The reason I chose to focus on the Bayona films instead of the 70s disaster films is because the latter group is objectively terrible. On the “trash scale,” as Bobby Frederick Tilley calls it, they’re winners. But as anyone who’s listened to Scare U knows, I don’t judge films on that scale.

To wit: Shelley Winters was nominated for the Academy Award for Best Supporting Actress in The Poseidon Adventure for her role as Belle Rosen, a woman on her way to Israel with her husband (Jack Albertson) to meet their grandson. The role is juicy, if maligned and outdated: Belle mocks herself, and is ridiculed throughout the film for her weight, which becomes a liability as the survivors makes their way through the overturned cruise ship. I won’t spoil what becomes of Belle; suffice it to say she redeems herself (not that she needs to), and her character is at least given some agency beyond simply being a nuisance.

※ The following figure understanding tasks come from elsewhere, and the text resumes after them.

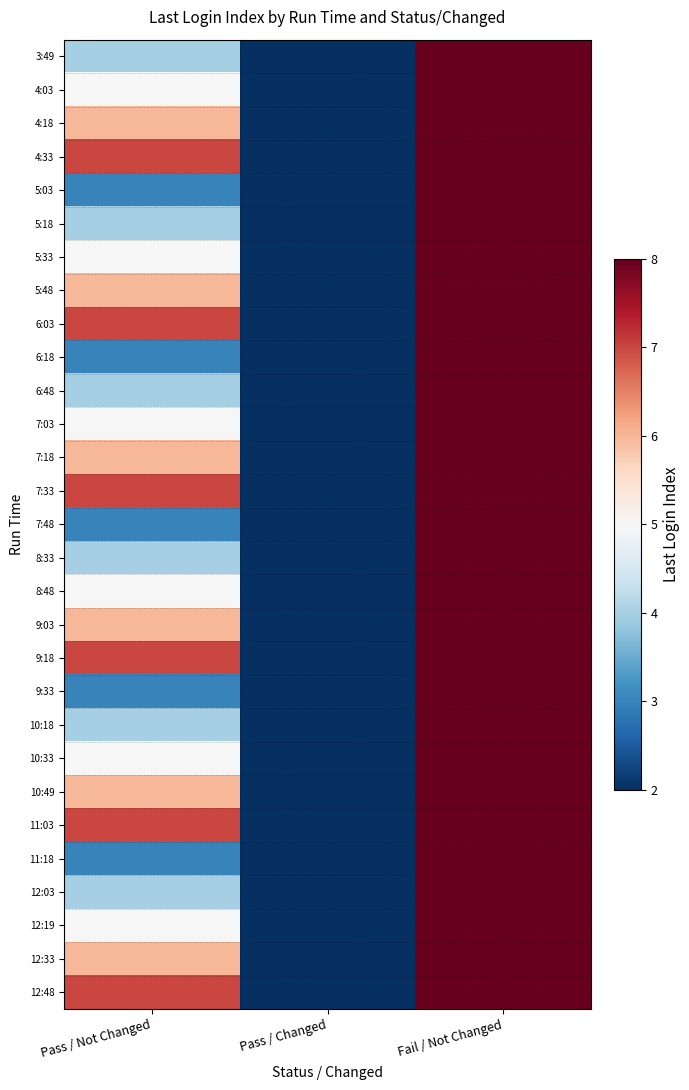

What is the maximum value shown in the chart?

8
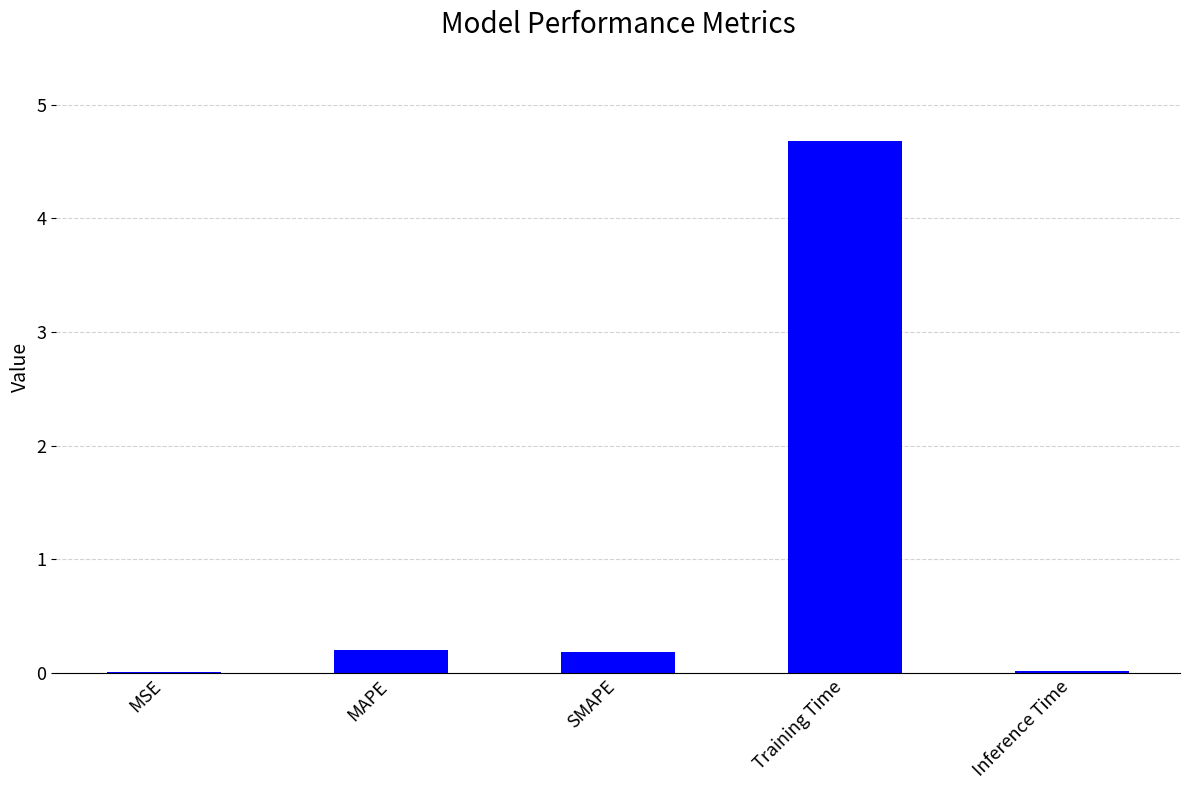

The chart shows a value of 0.2 at SMAPE. True or false?

True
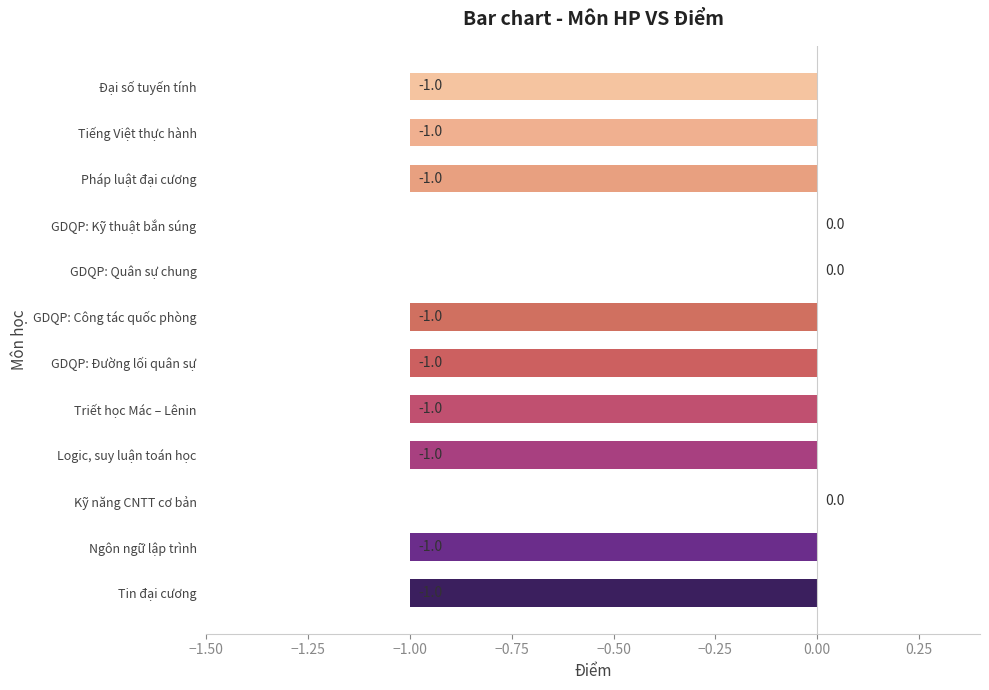

Are the bars grouped side by side (vs. stacked)?

No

Incredibly, the film was also nominated in the following categories: cinematography, editing, costumes, art direction, music (John Williams), and F/X, winning for Best Song: “The Morning After,” or, as it’s known in the end credits, “The Song from The Poseidon Adventure.” Producer Irwin Allen repeated the feat two years later with The Towering Inferno, which won for editing, cinematography, and song, and was nominated for Best Picture. (Like I said, it’s hard to overestimate how big these films were.)

Eric Winick

Shelley Winters in THE POSEIDON ADVENTURE (1972). This article is dedicated to her memory.